In European movies, women in love follow their whims, often without regard for common sense and without planning out the consequences, especially the consequences for others. Men can only try to understand. The classic example is “Jules and Jim,” where a woman’s capriciousness brings the men who love her heartbreak and even death.

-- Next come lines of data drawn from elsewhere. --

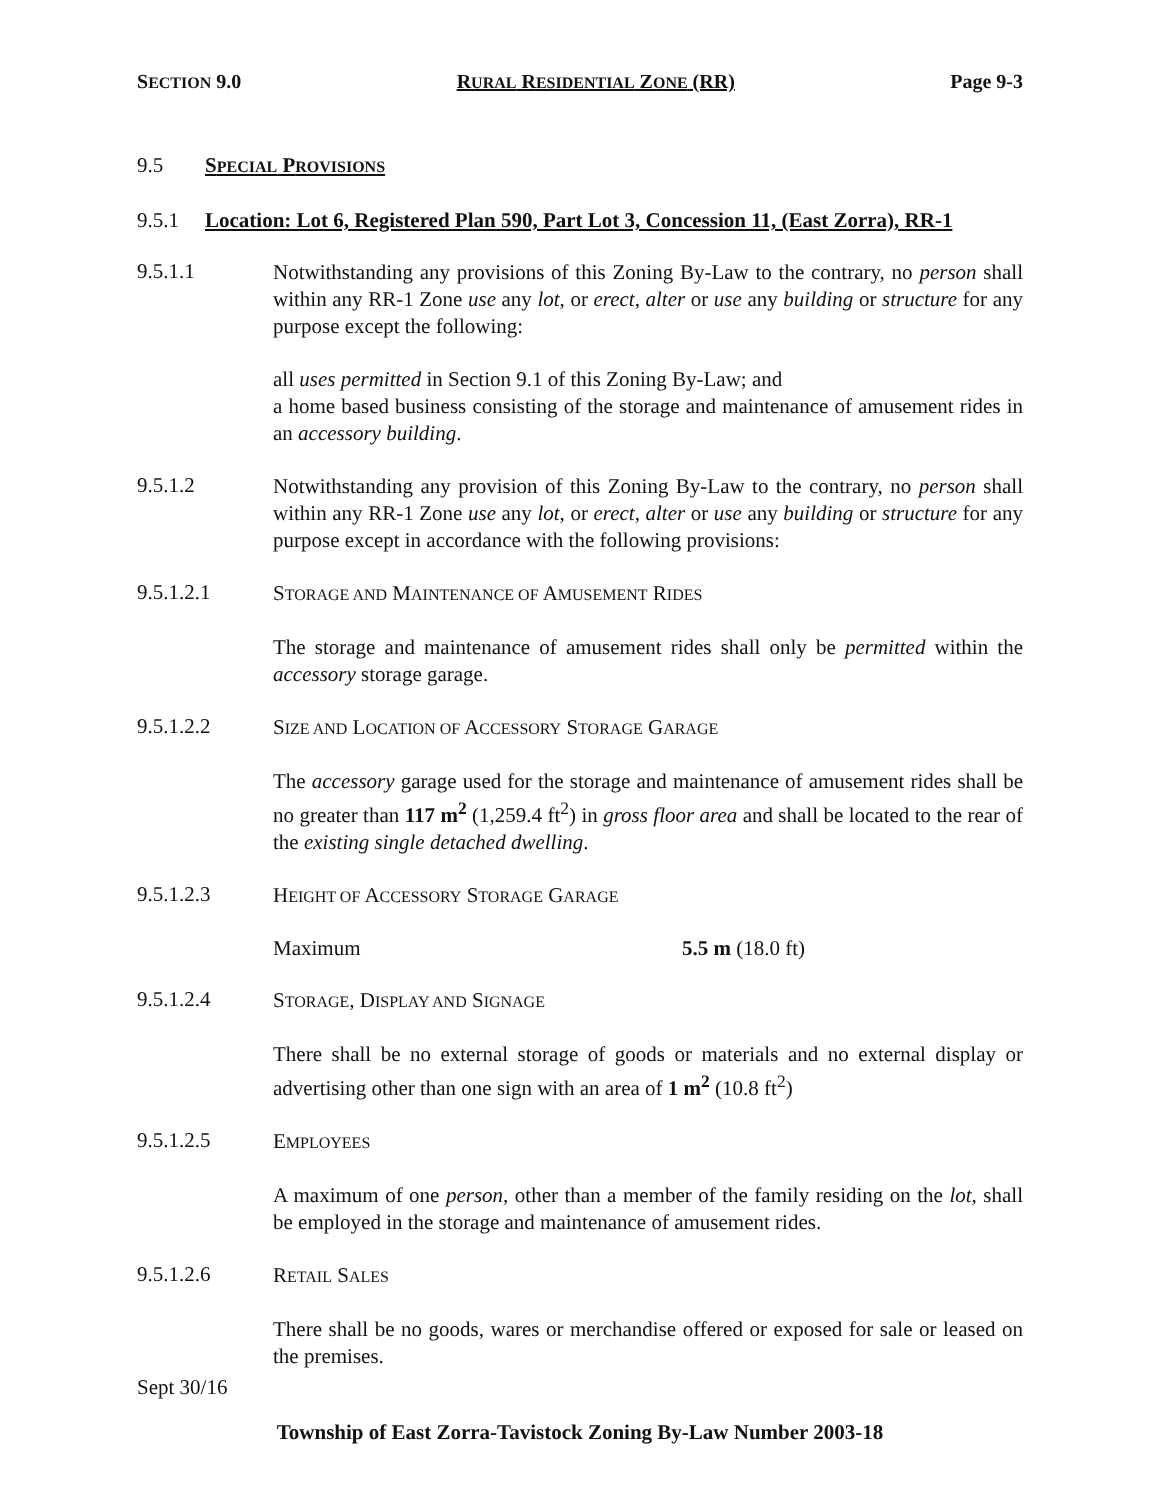SECTION 9.0 RURAL RESIDENTIAL ZONE (RR) Page 9-3
9.5 SPECIAL PROVISIONS
9.5.1 Location: Lot 6, Registered Plan 590, Part Lot 3, Concession 11, (East Zorra), RR-1
9.5.1.1
Notwithstanding any provisions of this Zoning By-Law to the contrary, no person shall within any RR-1 Zone use any lot, or erect, alter or use any building or structure for any purpose except the following:
all uses permitted in Section 9.1 of this Zoning By-Law; and
a home based business consisting of the storage and maintenance of amusement rides in an accessory building.
9.5.1.2
Notwithstanding any provision of this Zoning By-Law to the contrary, no person shall within any RR-1 Zone use any lot, or erect, alter or use any building or structure for any purpose except in accordance with the following provisions:
9.5.1.2.1
STORAGE AND MAINTENANCE OF AMUSEMENT RIDES
The storage and maintenance of amusement rides shall only be permitted within the accessory storage garage.
9.5.1.2.2
SIZE AND LOCATION OF ACCESSORY STORAGE GARAGE
The accessory garage used for the storage and maintenance of amusement rides shall be no greater than 117 m<sup>2</sup> (1,259.4 ft<sup>2</sup>) in gross floor area and shall be located to the rear of the existing single detached dwelling.
9.5.1.2.3
HEIGHT OF ACCESSORY STORAGE GARAGE
Maximum 5.5 m (18.0 ft)
9.5.1.2.4
STORAGE, DISPLAY AND SIGNAGE
There shall be no external storage of goods or materials and no external display or advertising other than one sign with an area of 1 m<sup>2</sup> (10.8 ft<sup>2</sup>)
9.5.1.2.5
EMPLOYEES
A maximum of one person, other than a member of the family residing on the lot, shall be employed in the storage and maintenance of amusement rides.
9.5.1.2.6
RETAIL SALES
There shall be no goods, wares or merchandise offered or exposed for sale or leased on the premises.
Sept 30/16
Township of East Zorra-Tavistock Zoning By-Law Number 2003-18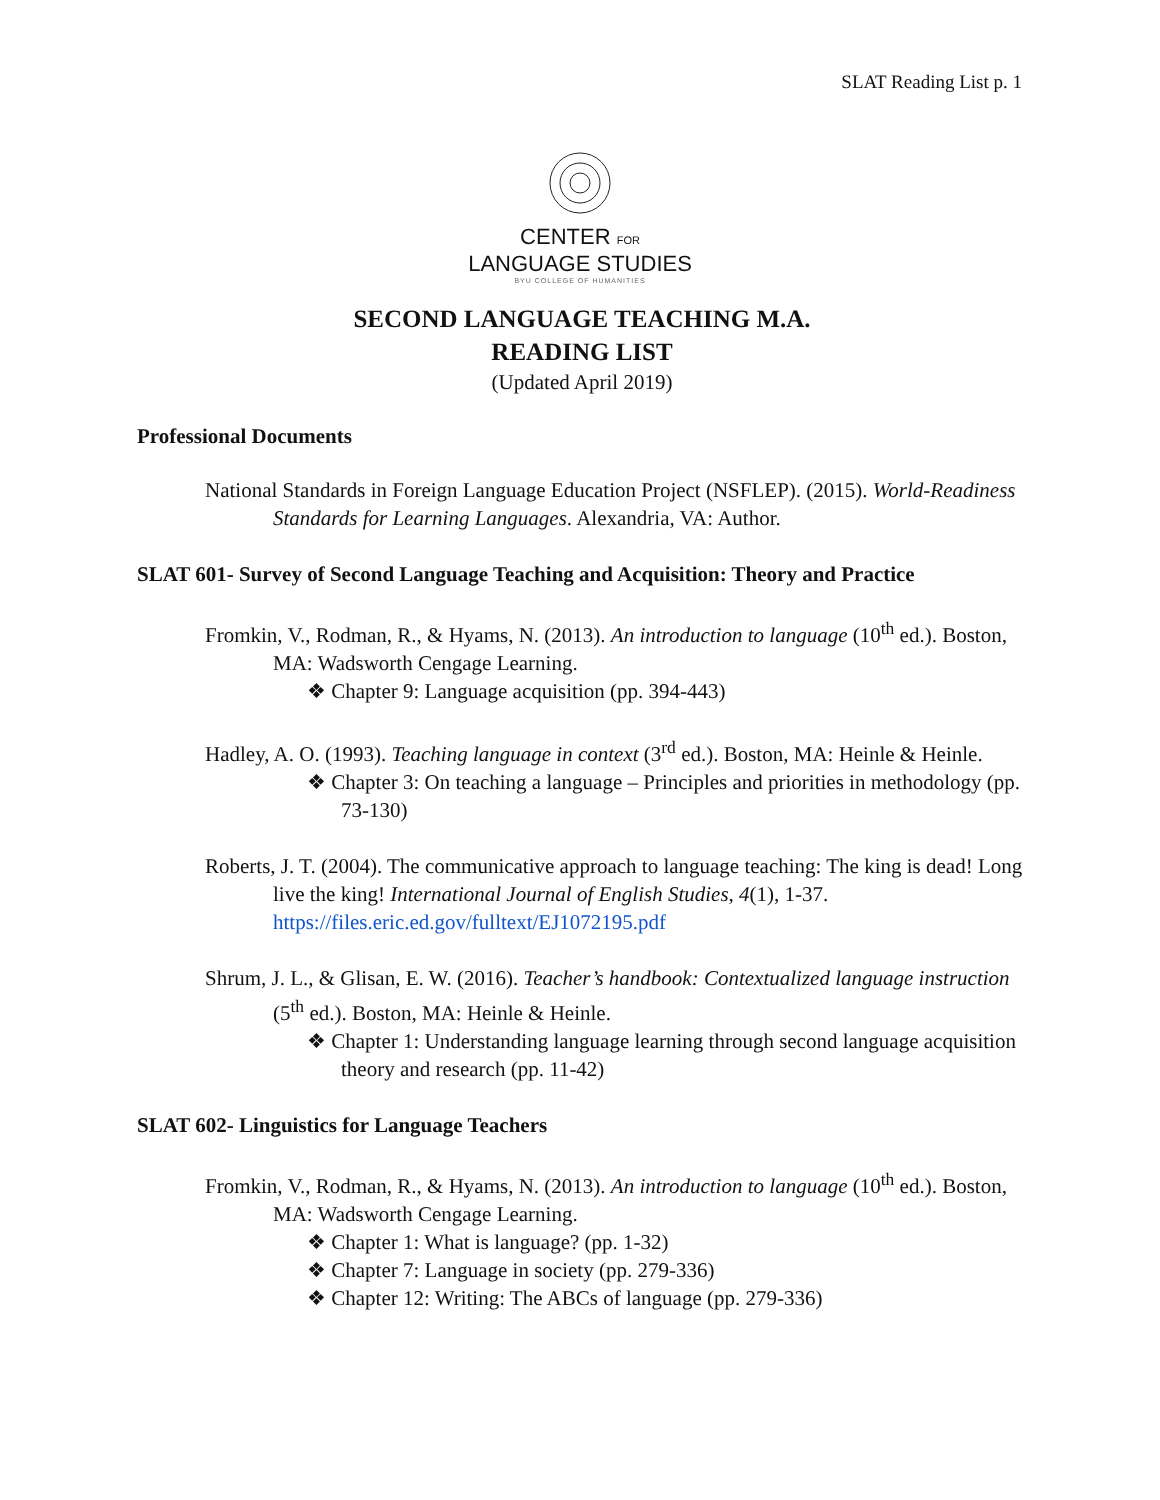SLAT Reading List p. 1
CENTER FOR
LANGUAGE STUDIES
BYU COLLEGE OF HUMANITIES
SECOND LANGUAGE TEACHING M.A.
READING LIST
(Updated April 2019)
Professional Documents
National Standards in Foreign Language Education Project (NSFLEP). (2015). World-Readiness Standards for Learning Languages. Alexandria, VA: Author.
SLAT 601- Survey of Second Language Teaching and Acquisition: Theory and Practice
Fromkin, V., Rodman, R., & Hyams, N. (2013). An introduction to language (10<sup>th</sup> ed.). Boston, MA: Wadsworth Cengage Learning.
❖ Chapter 9: Language acquisition (pp. 394-443)
Hadley, A. O. (1993). Teaching language in context (3<sup>rd</sup> ed.). Boston, MA: Heinle & Heinle.
❖ Chapter 3: On teaching a language – Principles and priorities in methodology (pp. 73-130)
Roberts, J. T. (2004). The communicative approach to language teaching: The king is dead! Long live the king! International Journal of English Studies, 4(1), 1-37. https://files.eric.ed.gov/fulltext/EJ1072195.pdf
Shrum, J. L., & Glisan, E. W. (2016). Teacher’s handbook: Contextualized language instruction (5<sup>th</sup> ed.). Boston, MA: Heinle & Heinle.
❖ Chapter 1: Understanding language learning through second language acquisition theory and research (pp. 11-42)
SLAT 602- Linguistics for Language Teachers
Fromkin, V., Rodman, R., & Hyams, N. (2013). An introduction to language (10<sup>th</sup> ed.). Boston, MA: Wadsworth Cengage Learning.
❖ Chapter 1: What is language? (pp. 1-32)
❖ Chapter 7: Language in society (pp. 279-336)
❖ Chapter 12: Writing: The ABCs of language (pp. 279-336)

Emily tries to be more practical. If her feelings for Gabriel cause difficulties for him and for Camille, she will try to suppress those feelings. She agrees to  a formal agreement with Camille that since Gabriel is the problem, they both agree not to be romantically involved with him. Camille of course has no intention of honoring that pact. It’s hard to imagine a woman in a French movie imposing a bureaucratic solution to restrain feelings of love. But to the American Emily, it seems like a practical, workable solution.

The show is on Emily’s side her. Camille is selfish and scheming, petty and vindictive. She insistst that a business meeting be conducted in French, leaving Emily unable to understand what’s going on. “Emily in Paris” wants us to see her as nasty for this, even though French is the native language of everyone at the table save Emily. Camille, who has just discovered that Emily had sex with her boyfriend, wants only that she not be seduce him away, but in “Emily in Paris” she is the bad guy.

The show makes a deliberate point of the inability of Americans to think accurately about affairs of the heart. After the meeting, Emily’s colleague Luc takes her to film, “ a classic,” he tells her. It’s “Jules and Jim” (the title of this episode is “Jules and Em”). As they talk briefly about the film afterwards, Emily says, ‘If Catherine and Jim had only waited for each other’s letters to arrive before sending another one, there would have been less confusion, and they all would have ended up together.” And she’s right. If “Jules and Jim” had been an American film, it would have had a pragmatic, understandable, and happy ending.